ええ~、毎度おなじみチリ紙交換です…
○月○日
仕事にも大分なれました。新聞を出してくれるのにも、色々なパターンがあります。
1、トラックの所まで持ってきてくれてしかも紐でしばっている。
2、部屋まで、取りに行く、紐で縛ってある。綺麗につみあげている、
部屋に乱雑に散らかっている。
3、玄関の脇に積んでいる、(アパートに多い)…
いずれの場合も、お礼を言って、紐で縛ってトラックに積み込みます。そして、意外と沢山の人と接触します。だから、 身なりは何時も小綺麗に、ジーンズの上下に中のシャツは、オレンジ、イエロー、ワインレッド、と洒落たちり紙交換屋でした。体重は56キロ、ウエスト75センチ…。
今のカポネさんとは大違い。
そんなある日、何時ものように、呼ぶ声が聞こえます。
"ちり紙交換屋さ~~ん" 若い女性です、車をちかづけてみると、マンションの2階から顔をだして"新聞とりにきて~~" と、イロっぽい声で言いました。

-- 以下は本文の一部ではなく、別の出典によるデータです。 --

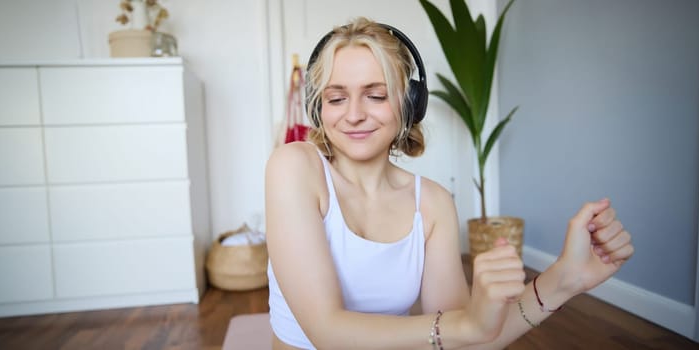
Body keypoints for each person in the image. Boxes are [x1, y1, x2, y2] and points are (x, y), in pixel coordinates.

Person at [265, 17, 635, 349]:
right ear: (319, 108)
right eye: (336, 98)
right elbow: (327, 332)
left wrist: (563, 278)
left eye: (375, 96)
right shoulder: (295, 167)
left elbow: (467, 340)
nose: (355, 114)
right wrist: (470, 324)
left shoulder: (433, 204)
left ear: (410, 103)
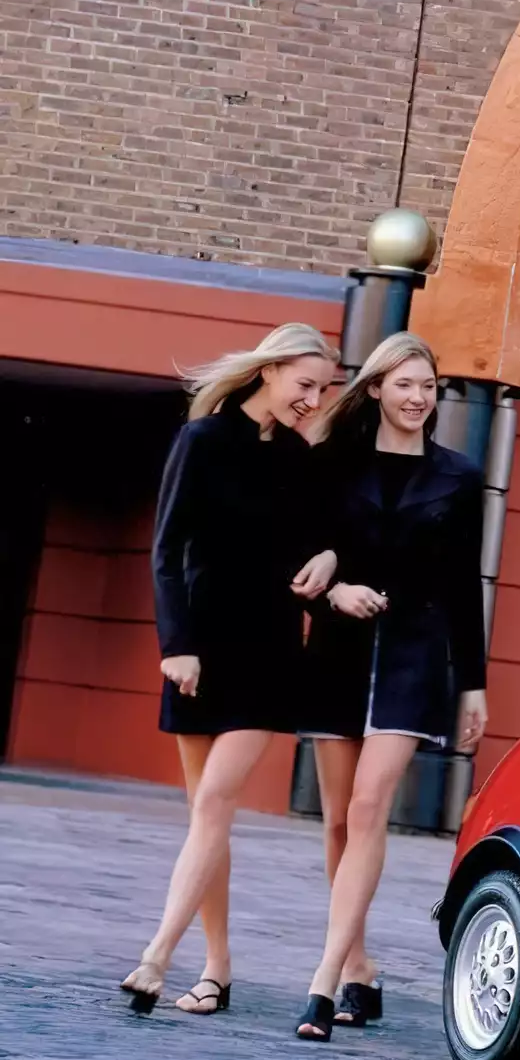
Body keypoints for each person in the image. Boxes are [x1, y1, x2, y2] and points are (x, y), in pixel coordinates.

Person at [120, 323, 341, 1014]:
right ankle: (217, 968)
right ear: (268, 371)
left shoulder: (301, 458)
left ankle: (156, 956)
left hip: (271, 652)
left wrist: (329, 556)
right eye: (305, 384)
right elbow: (166, 551)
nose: (313, 400)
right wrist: (175, 645)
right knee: (204, 818)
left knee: (215, 802)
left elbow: (322, 542)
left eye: (323, 390)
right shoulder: (203, 441)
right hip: (199, 649)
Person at [296, 332, 488, 1041]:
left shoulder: (459, 477)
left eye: (428, 386)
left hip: (414, 658)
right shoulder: (331, 464)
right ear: (375, 388)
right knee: (339, 821)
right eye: (404, 384)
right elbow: (300, 557)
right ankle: (359, 968)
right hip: (339, 654)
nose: (417, 397)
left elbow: (463, 585)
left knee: (370, 805)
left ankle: (322, 982)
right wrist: (333, 592)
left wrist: (473, 684)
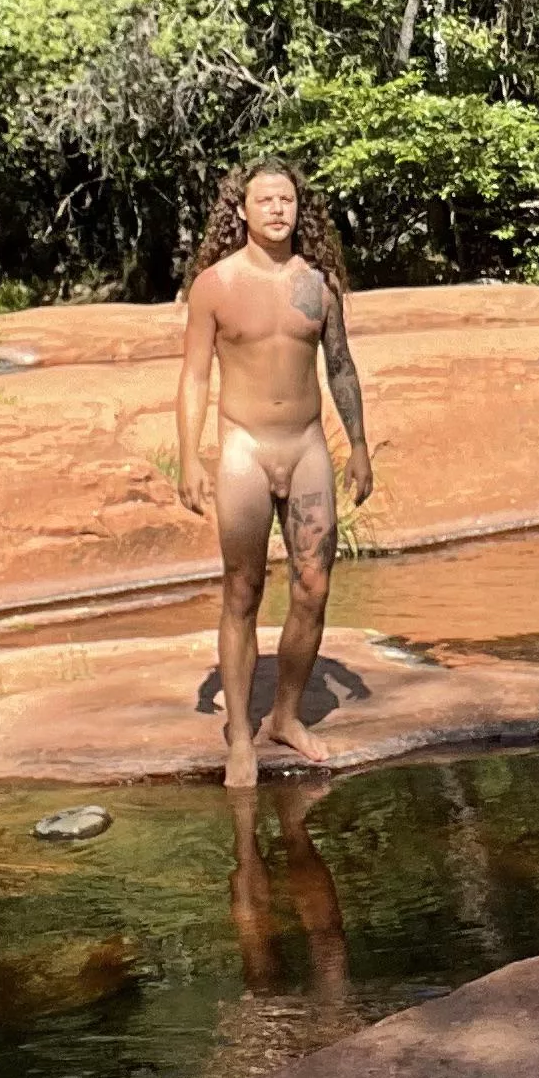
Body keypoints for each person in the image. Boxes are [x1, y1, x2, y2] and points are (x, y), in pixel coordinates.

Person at [177, 158, 373, 787]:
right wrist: (189, 456)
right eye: (265, 200)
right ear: (243, 210)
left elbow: (340, 366)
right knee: (244, 591)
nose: (277, 210)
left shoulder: (319, 284)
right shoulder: (215, 285)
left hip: (308, 445)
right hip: (244, 449)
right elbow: (195, 377)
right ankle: (239, 733)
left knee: (313, 586)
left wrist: (360, 446)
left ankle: (284, 716)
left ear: (298, 208)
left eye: (286, 199)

水商売風でした。
僕は、返事をしてマンションの入り口にすこし緊張しながら向かいました……。
「こんにちは!」
"あら、若いわねー…"、それには答えず、
「新聞どこですか?」と言いながら、観察をしてみると,さっき、車の中からみたときは、若いと思ったのですが、近くで見ると年のころ28, 9歳のそれなりの、熟成された大人の女性(しかも、夜の……)でした。
何故なら、彼女のまとっている衣装は、スケスケの"ネグリジェ"、ほとんど、透けて見えています。

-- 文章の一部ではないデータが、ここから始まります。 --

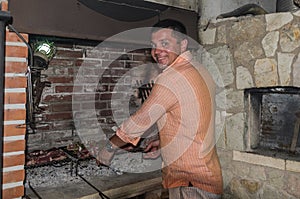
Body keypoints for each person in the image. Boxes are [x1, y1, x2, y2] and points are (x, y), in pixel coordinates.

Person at [97, 19, 223, 199]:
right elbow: (192, 118)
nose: (157, 51)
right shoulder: (199, 69)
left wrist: (108, 148)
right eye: (154, 45)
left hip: (190, 182)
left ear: (183, 44)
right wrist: (162, 141)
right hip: (205, 175)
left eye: (165, 43)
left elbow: (139, 122)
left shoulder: (172, 78)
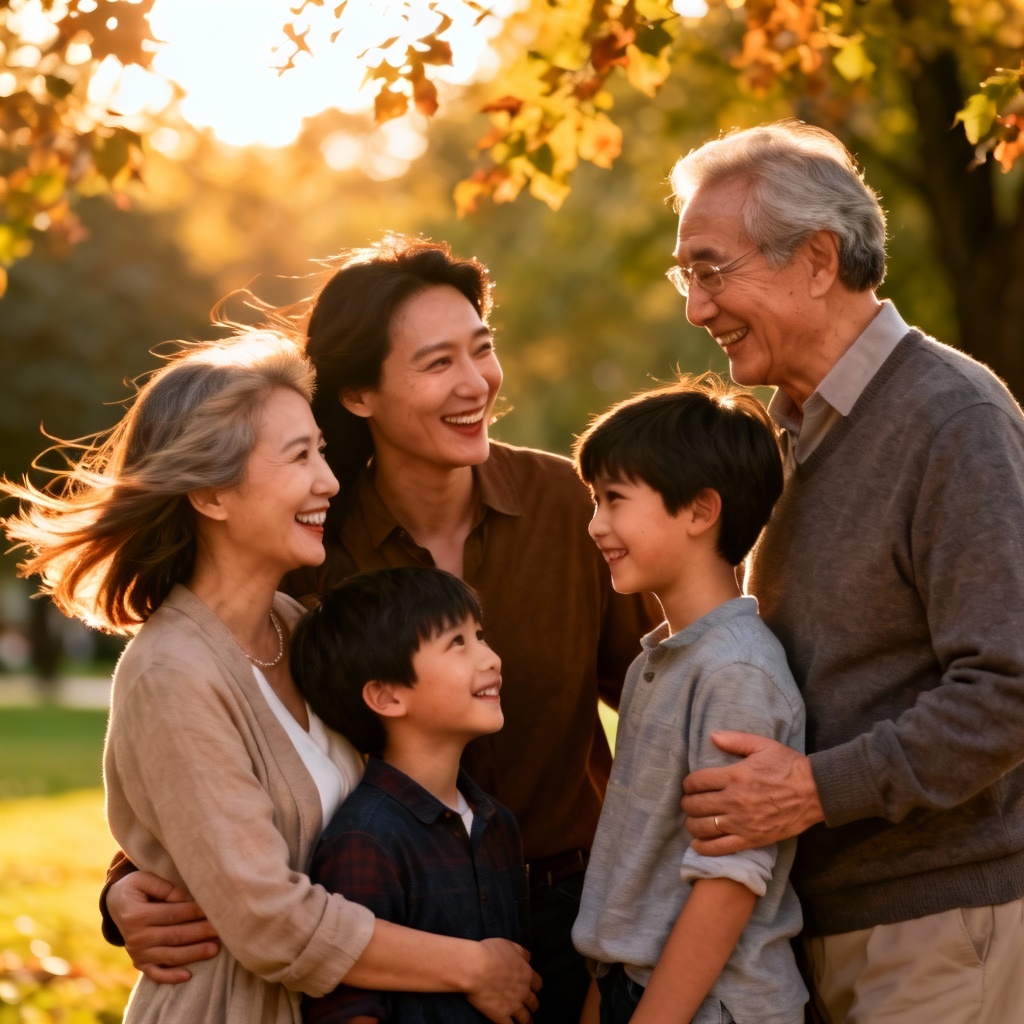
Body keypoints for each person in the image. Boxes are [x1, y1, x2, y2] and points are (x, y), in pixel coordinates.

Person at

目のやり場に困っていると、"そこにあるから、持って行ってくれる?" と甘い声で、まるで夜のお仕事をしている時のような雰囲気でいいました。
彼女の、指差すほうを見ると、ほんの少し、もうしわけなさそうに、新聞が積まれています。
コレハナンナンダ! カラカワレテイルゾ! と内心悟りました。キロ数にして5, 6キロ(この頃には、見ただけで何キロでいくらになるか把握していました)しかありません。普通は最低でも2,30キロくらいたまらないと、交換にはだしません。
一掴みほどの束を、紐で縛っていると、
"お茶でも飲まない?" またもや、甘い声で言いました…。
"お茶でも飲まない?" …当時はコンビニもなく、水、食料など手軽に買う事も出来ません。少し喉もかわいていたので、それに、新聞もそれ以前にかなり集まっていたこともあって、時間にもゆとりがあり 「はい、頂きます」というと
"礼儀正しいのね…"と言い、白い歯を見せながら、少し寂しそうに微笑みました。
"私ね、18の時、八戸から出てきたの…" とコーヒーを飲む手を休めて話し始めました。

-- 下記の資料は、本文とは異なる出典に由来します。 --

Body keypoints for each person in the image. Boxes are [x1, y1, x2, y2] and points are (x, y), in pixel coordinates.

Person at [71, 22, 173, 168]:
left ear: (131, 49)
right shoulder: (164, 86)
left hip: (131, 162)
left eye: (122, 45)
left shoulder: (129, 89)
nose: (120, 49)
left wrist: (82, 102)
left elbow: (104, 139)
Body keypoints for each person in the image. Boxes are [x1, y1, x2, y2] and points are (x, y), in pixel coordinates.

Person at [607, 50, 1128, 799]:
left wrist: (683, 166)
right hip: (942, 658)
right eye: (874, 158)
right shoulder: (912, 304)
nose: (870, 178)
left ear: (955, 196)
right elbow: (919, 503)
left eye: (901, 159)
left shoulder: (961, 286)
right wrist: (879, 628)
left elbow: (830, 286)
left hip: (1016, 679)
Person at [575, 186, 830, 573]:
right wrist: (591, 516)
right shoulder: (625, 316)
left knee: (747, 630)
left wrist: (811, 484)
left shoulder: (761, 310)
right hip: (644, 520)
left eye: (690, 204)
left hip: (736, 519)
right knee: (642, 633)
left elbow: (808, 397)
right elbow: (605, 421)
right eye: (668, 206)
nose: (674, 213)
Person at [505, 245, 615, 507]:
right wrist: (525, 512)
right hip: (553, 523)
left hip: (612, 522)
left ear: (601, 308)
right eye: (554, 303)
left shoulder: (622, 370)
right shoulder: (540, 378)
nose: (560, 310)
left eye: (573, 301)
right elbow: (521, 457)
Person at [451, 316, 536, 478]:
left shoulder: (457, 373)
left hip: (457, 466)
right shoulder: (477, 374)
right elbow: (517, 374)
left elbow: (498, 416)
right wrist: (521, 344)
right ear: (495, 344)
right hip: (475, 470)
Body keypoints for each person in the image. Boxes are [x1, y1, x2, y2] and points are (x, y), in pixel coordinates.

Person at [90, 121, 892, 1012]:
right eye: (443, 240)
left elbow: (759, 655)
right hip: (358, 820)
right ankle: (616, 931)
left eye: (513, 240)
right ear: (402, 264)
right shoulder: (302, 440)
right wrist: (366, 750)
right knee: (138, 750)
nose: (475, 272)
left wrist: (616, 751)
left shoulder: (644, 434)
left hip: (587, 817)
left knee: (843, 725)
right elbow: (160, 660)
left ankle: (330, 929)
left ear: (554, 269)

"音大にはいりピアノの先生になりたかった、大学の講義もソコソコ真面目にやり学生生活も、楽しかったわ。友達も沢山いたし本当に楽しかった…。でも2年の終わり頃知り合った男と付き合い始めてからおかしくなり始めたの…"
と言い コーヒーを一口飲みました。
「何処で知り合ったのですか?」と僕はコーヒーをご馳走になっている手前 お返しのつもりで聞いてみました。
よく見ると成熟した大人の女性の魅力をたたえた綺麗な人でした…。
「何処で知り合ったのですか?」
"ヨーロッパ……ナポリよ"
「え! が、が、外人ですか?」
"いいえ、違うわ、日本人よ…。ツアーで来てたの。 同じツアーだったのよ……"
僕は意外な展開に少し興味を惹かれて、本腰を入れて話を聴く気になっていました。
それからの彼女の話を かいつまんで纏めると、こういうことでした。
初めての外国旅行で気持ちが高ぶっていた彼女は 同じ日本人だと言う安心感と気安さで、すぐに打解けてその日のうちにホテルで身を任せて!!しまったそうです。
その次の日からのツアーは本当に楽しいものだったそうです。
そのツアーはフランス、イタリア、イギリスと3カ国をめぐる7泊8日の旅でした。
彼女の話しぶりからは、本当にそのツアーが楽しかったという様子が手に取るように伺われました。
そこまで話すと彼女は
"もう1杯コーヒーいかが?" と言いました。
僕はもう本腰を入れて話を聴く気になっていたので
「ええ、いただきます」と、小さくうなずきました。
台所へ立ち去った彼女の後には 甘い香水の匂いがほんのり漂っていました……。